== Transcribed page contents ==
★ ★ ★ ★ ★ ★ ★
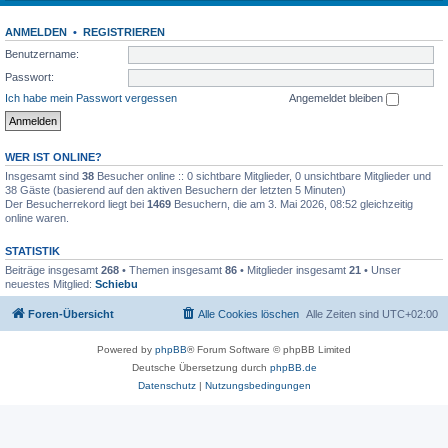
ANMELDEN
•
REGISTRIEREN
Benutzername:
Passwort:
Ich habe mein Passwort vergessen
Angemeldet bleiben
WER IST ONLINE?
Insgesamt sind
38
Besucher online :: 0 sichtbare Mitglieder, 0 unsichtbare Mitglieder und
38 Gäste (basierend auf den aktiven Besuchern der letzten 5 Minuten)
Der Besucherrekord liegt bei
1469
Besuchern, die am 3. Mai 2026, 08:52 gleichzeitig
online waren.
STATISTIK
Beiträge insgesamt
268
• Themen insgesamt
86
• Mitglieder insgesamt
21
• Unser
neuestes Mitglied:
Schiebu
Foren-Übersicht
Alle Cookies löschen
Alle Zeiten sind
UTC+02:00
Powered by
phpBB
® Forum Software © phpBB Limited
Deutsche Übersetzung durch
phpBB.de
Datenschutz
|
Nutzungsbedingungen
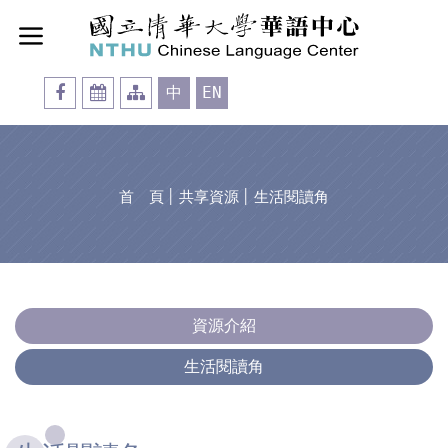
中
EN
首 頁
│
共享資源
│
生活閱讀角
資源介紹
生活閱讀角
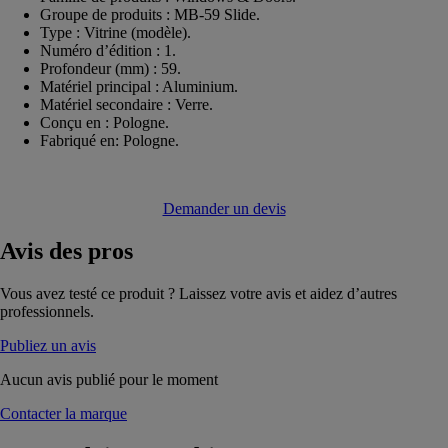
Groupe de produits : MB-59 Slide.
Type : Vitrine (modèle).
Numéro d’édition : 1.
Profondeur (mm) : 59.
Matériel principal : Aluminium.
Matériel secondaire : Verre.
Conçu en : Pologne.
Fabriqué en: Pologne.
Demander un devis
Avis
des pros
Vous avez testé ce produit ? Laissez votre avis et aidez d’autres
professionnels.
Publiez un avis
Aucun avis publié pour le moment
Contacter la marque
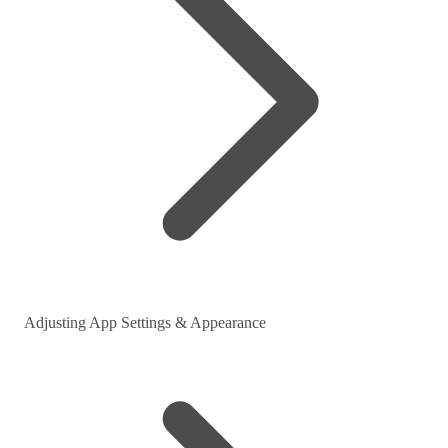
Adjusting App Settings & Appearance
★ ★ ★ ★ ★ ★ ★
== EXERCISE AIM ==
Read the data above and pull out each line that holds the string "Matériel".

== ANSWER SPACE ==
Matériel principal : Aluminium.
Matériel secondaire : Verre.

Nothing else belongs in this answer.